Copy, word for word, the lines of the listing below from the line with "wrist: (692, 651)" up to and including the line with "wrist: (102, 59)". Drop the pictures.
(Input Opens)
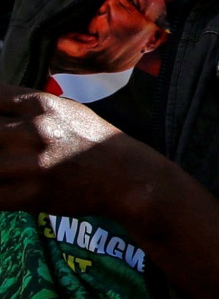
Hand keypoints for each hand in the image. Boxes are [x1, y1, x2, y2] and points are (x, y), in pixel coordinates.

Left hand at [0, 86, 155, 217]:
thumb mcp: (65, 109)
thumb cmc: (93, 140)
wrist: (126, 176)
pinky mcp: (30, 194)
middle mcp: (33, 130)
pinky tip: (5, 186)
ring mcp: (30, 163)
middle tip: (2, 149)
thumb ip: (25, 109)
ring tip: (5, 168)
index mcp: (40, 104)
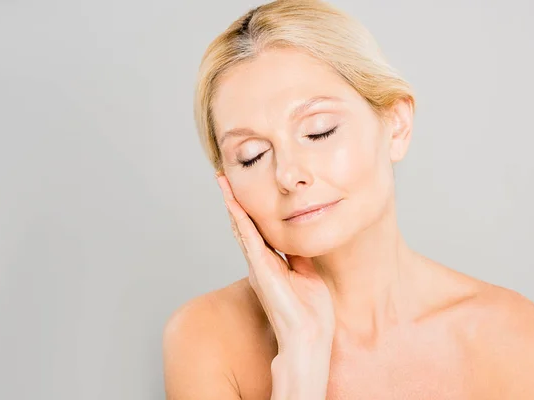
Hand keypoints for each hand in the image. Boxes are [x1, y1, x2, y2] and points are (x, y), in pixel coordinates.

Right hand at [216, 172, 335, 349]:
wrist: (309, 337)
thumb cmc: (311, 312)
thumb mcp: (308, 274)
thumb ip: (300, 256)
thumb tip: (300, 238)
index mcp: (272, 264)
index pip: (258, 230)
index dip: (250, 209)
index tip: (244, 189)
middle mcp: (260, 262)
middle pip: (243, 224)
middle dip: (235, 200)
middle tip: (224, 177)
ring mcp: (258, 265)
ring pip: (241, 227)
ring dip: (231, 203)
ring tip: (223, 182)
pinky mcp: (260, 269)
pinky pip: (247, 238)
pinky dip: (239, 219)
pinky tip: (232, 202)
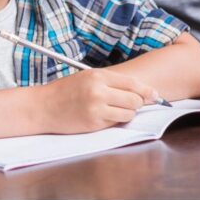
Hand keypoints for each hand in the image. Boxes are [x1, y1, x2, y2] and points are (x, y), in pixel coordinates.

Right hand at [39, 69, 158, 133]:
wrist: (43, 106)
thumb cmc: (65, 91)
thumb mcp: (87, 78)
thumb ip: (111, 83)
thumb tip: (139, 91)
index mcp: (98, 76)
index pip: (132, 83)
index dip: (147, 91)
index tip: (156, 95)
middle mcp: (99, 90)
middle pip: (135, 99)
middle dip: (137, 103)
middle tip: (131, 104)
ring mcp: (96, 107)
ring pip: (129, 112)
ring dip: (128, 113)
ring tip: (116, 110)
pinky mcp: (94, 123)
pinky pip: (117, 122)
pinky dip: (117, 121)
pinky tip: (106, 117)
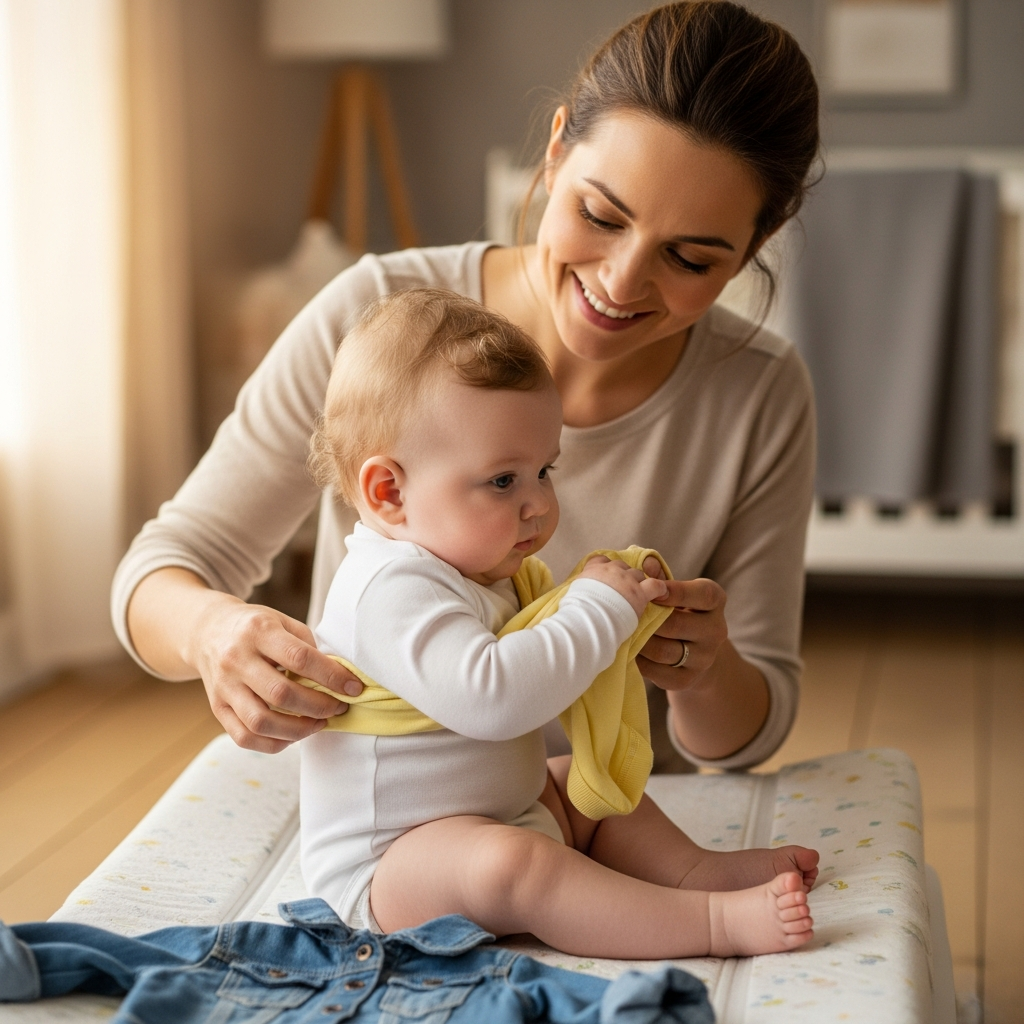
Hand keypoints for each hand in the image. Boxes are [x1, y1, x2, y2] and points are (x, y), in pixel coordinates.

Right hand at [185, 591, 363, 753]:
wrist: (207, 631)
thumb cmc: (256, 627)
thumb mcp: (282, 621)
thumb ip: (307, 646)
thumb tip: (336, 678)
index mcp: (259, 631)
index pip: (300, 658)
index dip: (331, 677)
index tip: (354, 688)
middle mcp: (237, 659)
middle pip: (281, 694)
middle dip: (318, 707)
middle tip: (338, 708)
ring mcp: (224, 686)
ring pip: (261, 721)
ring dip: (298, 730)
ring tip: (319, 724)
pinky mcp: (217, 708)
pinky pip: (244, 737)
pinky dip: (273, 743)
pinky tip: (293, 735)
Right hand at [578, 555, 668, 618]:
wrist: (588, 619)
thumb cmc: (576, 611)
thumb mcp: (572, 593)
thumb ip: (580, 589)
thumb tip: (579, 597)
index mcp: (593, 570)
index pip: (600, 559)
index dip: (605, 568)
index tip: (606, 577)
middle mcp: (611, 570)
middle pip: (622, 566)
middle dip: (623, 576)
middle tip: (622, 590)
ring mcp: (627, 580)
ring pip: (638, 575)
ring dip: (638, 583)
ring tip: (637, 595)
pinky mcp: (639, 593)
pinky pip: (655, 585)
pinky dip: (659, 589)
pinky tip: (661, 594)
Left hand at [635, 556, 728, 690]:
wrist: (692, 651)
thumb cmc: (676, 609)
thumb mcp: (674, 590)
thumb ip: (660, 576)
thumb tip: (646, 563)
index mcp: (715, 601)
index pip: (703, 595)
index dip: (678, 591)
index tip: (654, 588)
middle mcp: (716, 630)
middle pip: (678, 624)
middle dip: (649, 618)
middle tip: (626, 612)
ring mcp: (704, 658)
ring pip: (665, 650)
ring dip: (640, 641)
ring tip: (624, 631)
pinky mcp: (688, 679)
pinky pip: (659, 672)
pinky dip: (640, 662)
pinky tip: (630, 650)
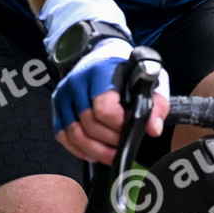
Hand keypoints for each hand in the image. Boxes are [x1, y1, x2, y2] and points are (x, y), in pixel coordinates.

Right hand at [51, 40, 169, 162]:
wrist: (102, 59)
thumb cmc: (126, 73)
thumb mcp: (149, 81)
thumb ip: (156, 104)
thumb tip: (152, 128)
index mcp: (101, 73)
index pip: (104, 108)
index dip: (118, 126)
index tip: (129, 127)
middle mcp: (78, 82)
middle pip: (89, 124)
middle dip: (109, 141)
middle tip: (122, 143)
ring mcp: (64, 94)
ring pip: (74, 134)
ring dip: (94, 150)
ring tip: (110, 153)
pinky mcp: (57, 106)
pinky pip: (63, 135)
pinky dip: (78, 149)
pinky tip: (93, 151)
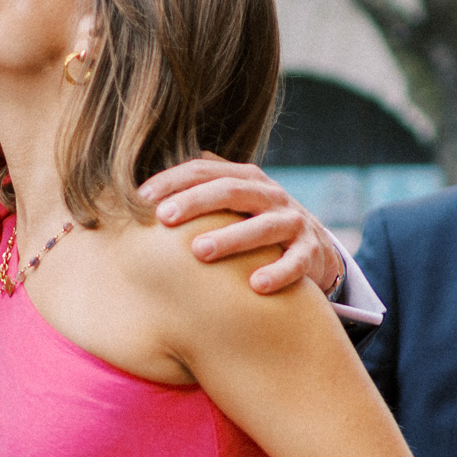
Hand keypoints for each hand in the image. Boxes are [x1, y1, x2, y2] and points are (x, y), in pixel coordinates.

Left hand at [141, 155, 344, 296]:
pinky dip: (278, 273)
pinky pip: (295, 262)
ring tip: (200, 252)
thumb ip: (200, 188)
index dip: (173, 181)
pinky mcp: (310, 253)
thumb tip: (144, 186)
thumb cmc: (257, 224)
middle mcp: (270, 196)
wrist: (315, 247)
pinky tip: (256, 286)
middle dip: (196, 203)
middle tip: (164, 218)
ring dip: (231, 238)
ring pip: (263, 226)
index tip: (141, 198)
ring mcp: (293, 223)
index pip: (205, 170)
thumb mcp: (234, 202)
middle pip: (231, 191)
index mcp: (246, 179)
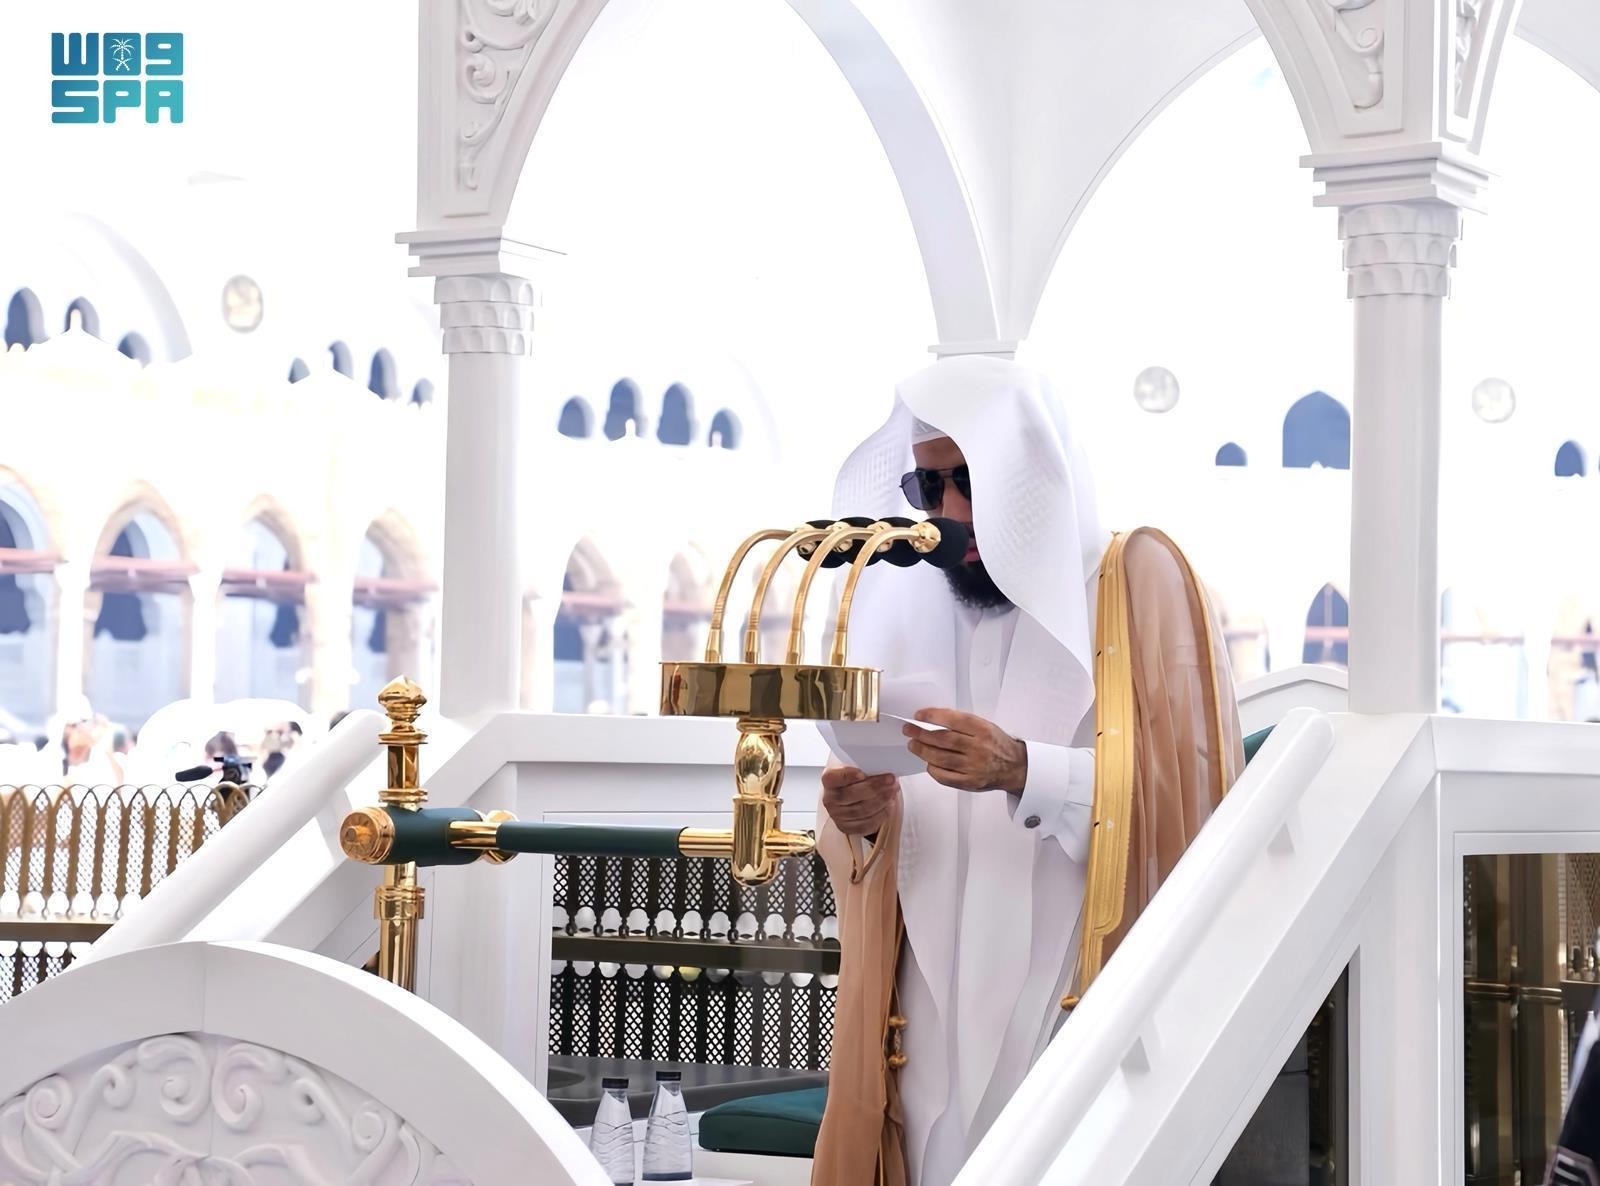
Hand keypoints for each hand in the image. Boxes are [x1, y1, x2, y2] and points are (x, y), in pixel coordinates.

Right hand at [821, 765, 899, 834]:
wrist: (853, 790)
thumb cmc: (855, 776)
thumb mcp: (856, 764)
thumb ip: (863, 765)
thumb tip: (880, 766)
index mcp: (829, 779)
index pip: (833, 778)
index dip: (847, 776)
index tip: (862, 773)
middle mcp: (829, 799)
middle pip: (850, 795)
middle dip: (874, 787)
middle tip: (890, 780)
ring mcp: (837, 815)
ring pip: (861, 810)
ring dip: (881, 800)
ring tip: (893, 790)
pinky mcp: (848, 827)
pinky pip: (866, 824)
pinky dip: (881, 814)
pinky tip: (889, 804)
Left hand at [903, 709, 1027, 792]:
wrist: (1014, 766)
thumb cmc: (995, 744)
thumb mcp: (984, 725)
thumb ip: (962, 723)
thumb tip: (932, 719)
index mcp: (983, 730)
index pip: (954, 720)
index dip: (933, 716)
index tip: (918, 715)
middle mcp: (978, 748)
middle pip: (944, 740)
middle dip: (921, 734)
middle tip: (909, 730)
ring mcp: (974, 767)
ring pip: (941, 758)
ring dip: (922, 751)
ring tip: (913, 745)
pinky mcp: (969, 782)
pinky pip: (945, 776)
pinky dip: (933, 769)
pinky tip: (928, 762)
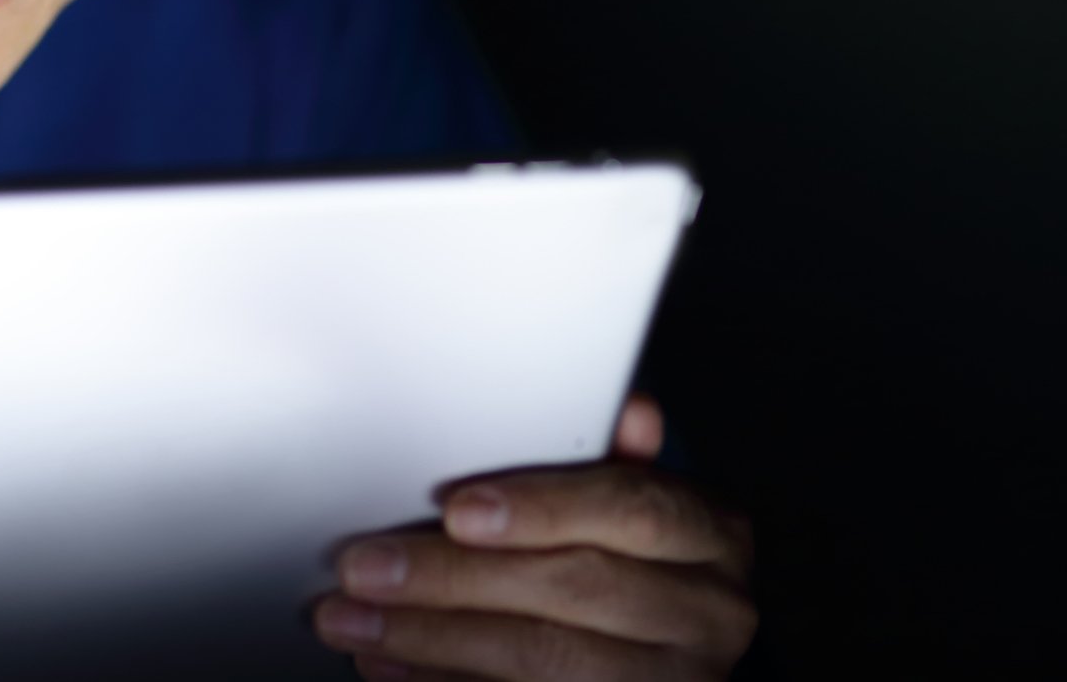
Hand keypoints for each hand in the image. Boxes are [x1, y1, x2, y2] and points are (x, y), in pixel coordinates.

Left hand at [314, 395, 754, 680]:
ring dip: (432, 640)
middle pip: (573, 589)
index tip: (454, 510)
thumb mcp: (634, 504)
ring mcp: (676, 681)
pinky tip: (390, 666)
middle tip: (365, 568)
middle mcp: (709, 614)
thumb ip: (611, 463)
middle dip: (454, 579)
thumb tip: (630, 410)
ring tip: (355, 622)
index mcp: (711, 536)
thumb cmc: (635, 561)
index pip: (629, 510)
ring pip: (543, 660)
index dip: (542, 507)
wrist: (659, 658)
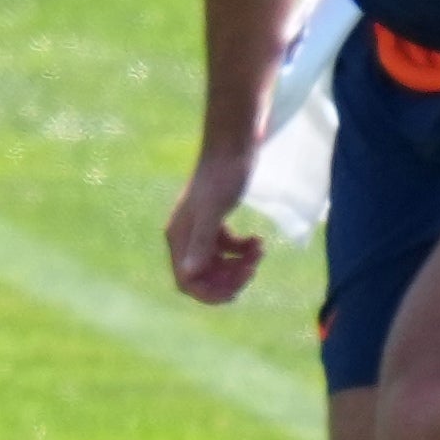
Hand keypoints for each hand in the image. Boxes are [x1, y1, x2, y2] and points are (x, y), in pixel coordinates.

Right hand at [166, 145, 264, 302]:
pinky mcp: (217, 223)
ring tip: (260, 249)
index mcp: (179, 237)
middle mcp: (186, 237)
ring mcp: (202, 230)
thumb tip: (189, 275)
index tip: (238, 286)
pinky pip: (228, 250)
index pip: (187, 282)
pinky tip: (259, 241)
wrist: (232, 147)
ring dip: (241, 264)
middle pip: (205, 278)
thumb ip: (201, 242)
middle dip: (231, 278)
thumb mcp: (213, 210)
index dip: (211, 292)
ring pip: (219, 265)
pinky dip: (245, 251)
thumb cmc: (222, 175)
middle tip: (253, 266)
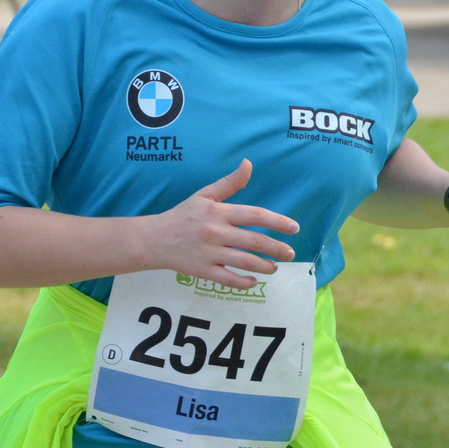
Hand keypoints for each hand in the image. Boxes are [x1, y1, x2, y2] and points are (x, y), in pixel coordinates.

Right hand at [143, 160, 298, 289]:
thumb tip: (248, 164)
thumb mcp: (204, 195)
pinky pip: (228, 279)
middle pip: (255, 241)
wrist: (154, 239)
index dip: (278, 222)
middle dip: (277, 249)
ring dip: (265, 266)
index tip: (294, 228)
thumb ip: (229, 183)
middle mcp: (215, 232)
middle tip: (290, 253)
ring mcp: (209, 253)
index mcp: (218, 212)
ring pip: (245, 262)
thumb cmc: (182, 215)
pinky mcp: (202, 271)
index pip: (255, 215)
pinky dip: (244, 283)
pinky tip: (253, 282)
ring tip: (275, 267)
(Input Closes)
■ Result of the task:
wrist: (692, 651)
thumb cmc: (676, 609)
thumb mcp: (674, 590)
thumb ip: (660, 576)
thumb tip: (646, 563)
index mcp: (715, 601)
index pip: (703, 595)
index dip: (678, 591)
index tip: (654, 588)
middle mcp: (716, 630)
middle pip: (678, 624)
middle dip: (649, 618)
middle tip: (626, 612)
ring mcp: (704, 658)
ring pip: (665, 650)
ring dip: (640, 641)
ring tip: (624, 631)
pinky mcp: (688, 679)
pinky pip: (659, 672)
pinky dip: (640, 662)
pinky tip: (630, 650)
Hand keypoints for each hand in the image. Boxes are [x1, y1, x2, y2] and points are (x, y), in pixel coordinates.

Right hand at [51, 40, 169, 162]:
wrist: (102, 59)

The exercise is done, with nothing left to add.